= Winchester Royals =

Winchester Royals
| Founded | 1979 |
| Field | Bridgeforth Field |
| Team History | Winchester Royals (1979–present) |
| Colors | green and yellow |
| Division | Northern |
| Championships | 14 (1979) (1980) (1981) (1982) (1983) (1987) (1990) (1992) (1993) (1997) (2001) (2003) (2004) (2026) |
| Runner-Up | 1 (1999) |
| President | Joe Harman |
| Head coach | Brian Burke |

The Winchester Royals are a collegiate summer baseball team in Winchester, Virginia. They play in the Northern division of the Valley Baseball League. Founded in 1979, the Royals are the most successful team in the history of the Valley League, with thirteen Championships won — in 1979, 1980, 1982, 1983, 1987, 1990, 1992, 1993, 1997, 2001, 2003, 2004 and 2026. This is one more than the Harrisonburg Turks, and seven more than the Waynesboro Generals, which are the second and third most winning teams in the history of the Valley League.
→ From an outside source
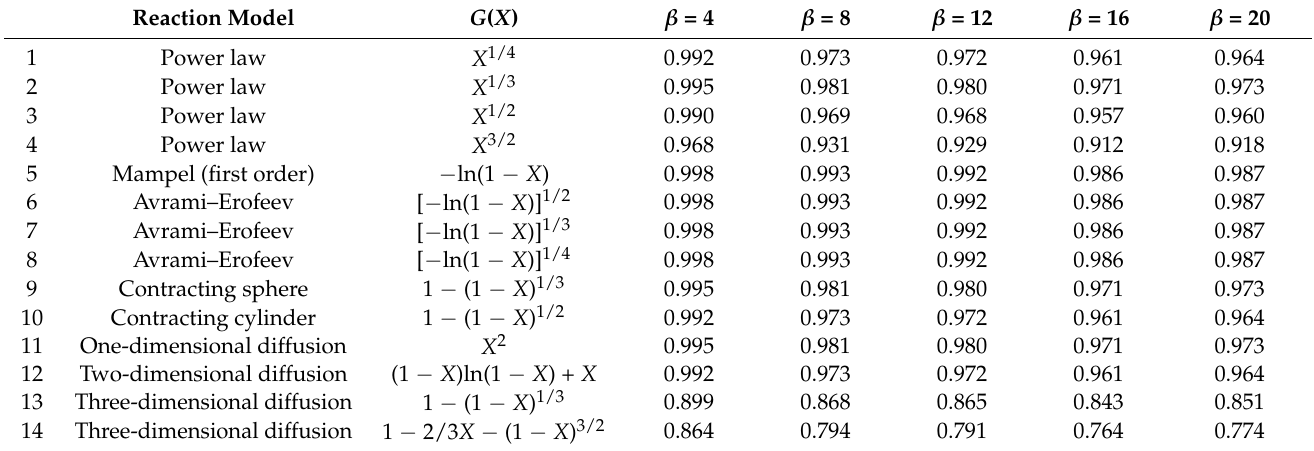
Table 4. Linear coefficient of determination R 2 values obtained with respect to ln[ G ( X )] and 1000/ T using Equation (5) for 0.2 < X ≤ 0.8 at various heating rates β (K · min − 1 ) and integral functions G ( X ).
The Royals play their home games at Bridgeforth Field, a 1,500-seat stadium located within the city-run Jim Barnett Park.

==Notable players==
Notable former players who went on to play in the major leagues include Jimmy Key, Reggie Sanders, Kevin Kouzmanoff, Tyler Thornburg, and Kyle Snyder. Dayton Moore served as the Winchester manager in 1992 and 1993 and went on to become the general manager of the Kansas City Royals.